Stock transfers from councils to private sector landlords are likely to be replaced by the PFI as the government's preferred method of managing and refurbishing social housing projects.
Jeff Zitron is a director of public sector consultant HACAS, a research fellow at Henley Management College and a specialist in stock transfer. He is undertaking a study of the transfers, and one of his interim results is that the government is likely give them a secondary role in future.

He said: "Government thinking on the PFI is positive because of difficulties with stock transfers – there is a strong possibility that government will have to shift towards the PFI."

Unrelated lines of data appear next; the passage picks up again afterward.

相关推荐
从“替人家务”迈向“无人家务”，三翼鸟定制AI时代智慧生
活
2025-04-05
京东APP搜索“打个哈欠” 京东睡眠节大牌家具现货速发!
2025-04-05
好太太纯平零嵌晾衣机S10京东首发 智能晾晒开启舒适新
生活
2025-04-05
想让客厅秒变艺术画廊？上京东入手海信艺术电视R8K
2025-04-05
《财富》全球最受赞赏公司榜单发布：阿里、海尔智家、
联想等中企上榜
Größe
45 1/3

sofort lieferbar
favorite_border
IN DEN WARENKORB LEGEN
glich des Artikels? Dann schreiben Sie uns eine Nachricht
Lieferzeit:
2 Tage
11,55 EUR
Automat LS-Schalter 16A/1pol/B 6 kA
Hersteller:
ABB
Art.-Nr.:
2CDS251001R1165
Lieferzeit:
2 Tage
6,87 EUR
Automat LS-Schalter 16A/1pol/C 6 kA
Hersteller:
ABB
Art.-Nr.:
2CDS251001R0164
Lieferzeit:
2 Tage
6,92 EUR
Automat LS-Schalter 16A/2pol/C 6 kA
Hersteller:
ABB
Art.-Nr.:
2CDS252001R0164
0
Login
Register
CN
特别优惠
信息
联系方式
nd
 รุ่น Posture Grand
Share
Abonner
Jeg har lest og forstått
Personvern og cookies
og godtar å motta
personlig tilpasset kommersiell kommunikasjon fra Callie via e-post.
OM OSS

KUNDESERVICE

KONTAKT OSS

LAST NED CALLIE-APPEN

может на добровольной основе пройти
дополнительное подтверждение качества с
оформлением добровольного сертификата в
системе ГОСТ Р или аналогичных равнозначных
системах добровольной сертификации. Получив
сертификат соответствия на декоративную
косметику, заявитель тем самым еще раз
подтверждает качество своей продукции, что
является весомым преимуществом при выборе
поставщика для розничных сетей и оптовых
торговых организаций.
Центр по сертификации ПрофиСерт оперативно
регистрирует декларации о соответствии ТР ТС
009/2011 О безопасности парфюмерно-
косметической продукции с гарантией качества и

Both stock transfers and PFI housing have been plagued with problems. Earlier this year, council tenants in Birmingham voted against the handover of 85,000 homes to registered social landlords. And no PFI housing scheme has been agreed so far, even though pilot schemes were launched nearly four years ago.

Zitron said: "In some ways, the PFI is less controversial because it allows councils to retain the freehold of the assets. PFI is especially beneficial where it is linked to regeneration projects."

The government is now looking at ways of speeding up PFI schemes, and has appointed PPP adviser Partnerships UK to help out.

The PFI is less controversial than stock transfer because councils retain the freehold of the assets

Jeff Zitron, stock transfer specialist

The second wave of PFI housing projects is expected to reach financial close more quickly than the first schemes.

A source close to deputy prime minister John Prescott confirmed that stock transfers were losing favour. "Post-Birmingham, the government is looking again at other ideas, including arm's length management organisations."

The ALMO system – the third key option for social housing management – involves the establishment of a not-for-profit organisation that is independently responsible for managing stock. Ownership of the housing is retained by the council.